Togo-France : La fin d’un amour toxique ou une simple crise passagère ?

Pendant près de six décennies, la relation entre la France et le Togo a ressemblé à un mariage arrangé : forgée sur des intérêts géopolitiques, nourrie de silences complices et cimentée par la realpolitik. Mais à l’heure où la jeunesse togolaise se mobilise contre un régime jugé autoritaire, une question s’impose : la France va-t-elle enfin tourner la page de son soutien à la dictature au Togo ?

Une alliance historique au goût amer

Depuis 1967, une même famille politique règne sur le Togo. De père en fils, le pouvoir s’est transmis sans réelle alternance démocratique.
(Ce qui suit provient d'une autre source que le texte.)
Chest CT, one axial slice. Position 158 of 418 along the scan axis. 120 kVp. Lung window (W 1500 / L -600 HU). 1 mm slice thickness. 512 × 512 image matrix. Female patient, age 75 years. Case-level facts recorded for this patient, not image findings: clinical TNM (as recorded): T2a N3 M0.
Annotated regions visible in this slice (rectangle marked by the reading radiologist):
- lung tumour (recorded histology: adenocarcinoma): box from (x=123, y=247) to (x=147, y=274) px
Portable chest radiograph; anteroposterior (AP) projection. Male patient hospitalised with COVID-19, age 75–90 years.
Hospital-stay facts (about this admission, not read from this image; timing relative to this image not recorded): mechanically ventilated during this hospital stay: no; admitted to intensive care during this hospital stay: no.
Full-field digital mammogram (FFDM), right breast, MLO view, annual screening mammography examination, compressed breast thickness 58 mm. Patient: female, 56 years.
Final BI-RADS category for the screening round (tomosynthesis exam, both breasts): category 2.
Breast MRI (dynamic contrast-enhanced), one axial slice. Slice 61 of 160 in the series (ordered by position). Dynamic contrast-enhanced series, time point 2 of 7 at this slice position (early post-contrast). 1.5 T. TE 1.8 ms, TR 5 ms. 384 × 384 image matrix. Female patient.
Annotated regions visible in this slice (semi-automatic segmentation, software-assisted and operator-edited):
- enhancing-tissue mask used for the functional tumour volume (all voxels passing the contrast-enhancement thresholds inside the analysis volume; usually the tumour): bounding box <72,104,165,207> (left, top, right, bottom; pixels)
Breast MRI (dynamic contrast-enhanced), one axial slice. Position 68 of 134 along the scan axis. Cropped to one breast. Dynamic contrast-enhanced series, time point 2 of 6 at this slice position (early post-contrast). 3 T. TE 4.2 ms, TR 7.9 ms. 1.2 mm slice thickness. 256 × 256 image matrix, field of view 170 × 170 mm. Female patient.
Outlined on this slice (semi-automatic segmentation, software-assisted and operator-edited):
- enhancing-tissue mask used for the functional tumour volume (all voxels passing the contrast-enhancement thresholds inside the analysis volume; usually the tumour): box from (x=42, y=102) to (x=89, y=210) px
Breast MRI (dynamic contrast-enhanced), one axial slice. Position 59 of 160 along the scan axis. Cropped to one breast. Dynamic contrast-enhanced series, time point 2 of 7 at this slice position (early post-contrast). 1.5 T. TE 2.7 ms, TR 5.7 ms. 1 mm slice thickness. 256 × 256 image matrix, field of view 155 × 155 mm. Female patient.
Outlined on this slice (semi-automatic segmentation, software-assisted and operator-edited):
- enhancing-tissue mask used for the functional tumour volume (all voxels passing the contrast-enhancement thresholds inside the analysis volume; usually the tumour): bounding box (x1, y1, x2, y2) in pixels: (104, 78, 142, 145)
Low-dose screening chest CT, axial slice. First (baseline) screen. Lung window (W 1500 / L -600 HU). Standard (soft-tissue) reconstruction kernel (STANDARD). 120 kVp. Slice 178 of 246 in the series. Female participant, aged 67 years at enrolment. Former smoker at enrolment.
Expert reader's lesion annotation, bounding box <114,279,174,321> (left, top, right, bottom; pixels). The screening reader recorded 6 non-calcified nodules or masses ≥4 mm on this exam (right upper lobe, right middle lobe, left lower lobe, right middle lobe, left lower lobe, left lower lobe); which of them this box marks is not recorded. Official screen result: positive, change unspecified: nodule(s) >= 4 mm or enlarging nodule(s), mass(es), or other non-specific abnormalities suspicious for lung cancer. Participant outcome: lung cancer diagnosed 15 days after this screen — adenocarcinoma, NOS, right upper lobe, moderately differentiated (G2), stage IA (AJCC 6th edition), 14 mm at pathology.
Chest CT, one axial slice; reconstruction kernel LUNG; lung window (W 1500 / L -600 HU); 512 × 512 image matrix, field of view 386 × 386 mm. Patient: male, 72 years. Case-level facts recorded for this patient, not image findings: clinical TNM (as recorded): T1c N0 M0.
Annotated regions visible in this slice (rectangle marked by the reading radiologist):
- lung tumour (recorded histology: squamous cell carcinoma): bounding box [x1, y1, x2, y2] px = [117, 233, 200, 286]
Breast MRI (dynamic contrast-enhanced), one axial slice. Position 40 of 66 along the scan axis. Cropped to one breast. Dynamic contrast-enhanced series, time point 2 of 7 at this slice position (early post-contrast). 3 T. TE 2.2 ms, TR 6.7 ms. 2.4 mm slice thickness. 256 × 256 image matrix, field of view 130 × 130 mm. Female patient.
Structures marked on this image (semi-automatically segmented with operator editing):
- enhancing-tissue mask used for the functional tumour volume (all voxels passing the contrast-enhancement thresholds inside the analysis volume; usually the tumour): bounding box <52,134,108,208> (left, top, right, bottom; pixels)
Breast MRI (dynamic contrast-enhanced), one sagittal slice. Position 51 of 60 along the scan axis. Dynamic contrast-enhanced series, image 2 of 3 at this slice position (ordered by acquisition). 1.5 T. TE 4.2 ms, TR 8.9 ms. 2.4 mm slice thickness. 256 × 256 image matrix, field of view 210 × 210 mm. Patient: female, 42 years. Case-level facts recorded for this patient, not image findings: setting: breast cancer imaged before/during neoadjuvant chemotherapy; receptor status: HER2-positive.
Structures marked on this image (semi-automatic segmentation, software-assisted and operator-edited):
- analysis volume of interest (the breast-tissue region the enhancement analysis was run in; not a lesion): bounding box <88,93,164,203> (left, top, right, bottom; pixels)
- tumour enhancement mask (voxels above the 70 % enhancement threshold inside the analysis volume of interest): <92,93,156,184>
Et à chaque étape, Paris a choisi de fermer les yeux, ou pire, d’applaudir discrètement. La coopération militaire, les projets économiques conjoints et les intérêts stratégiques – notamment autour du port maritime – ont toujours primé sur les droits humains.

La France, puissance ancienne coloniale, s’est positionnée comme un partenaire indispensable, parfois même comme un tuteur discret. Cette proximité n’a jamais été fondamentalement remise en cause par aucun gouvernement français, quelles que soient les alternances politiques à Paris.

Des tensions récentes sur fond de réalignement géopolitique

En 2024, des signes de rupture apparaissent. Le Togo manifeste une volonté de se rapprocher de certains pays du Sahel désormais hostiles à la présence française, et envisage même de rejoindre une alliance régionale concurrente. Cette posture alimente les tensions diplomatiques et fait craindre à Paris une nouvelle perte d’influence en Afrique de l’Ouest.

Face à ce risque, une tentative de rapprochement a lieu lors d’un sommet international à Paris. Officiellement dédié à des questions environnementales, ce sommet sert de prétexte à des entretiens diplomatiques discrets visant à éviter un basculement du Togo vers une sphère d’influence rivale.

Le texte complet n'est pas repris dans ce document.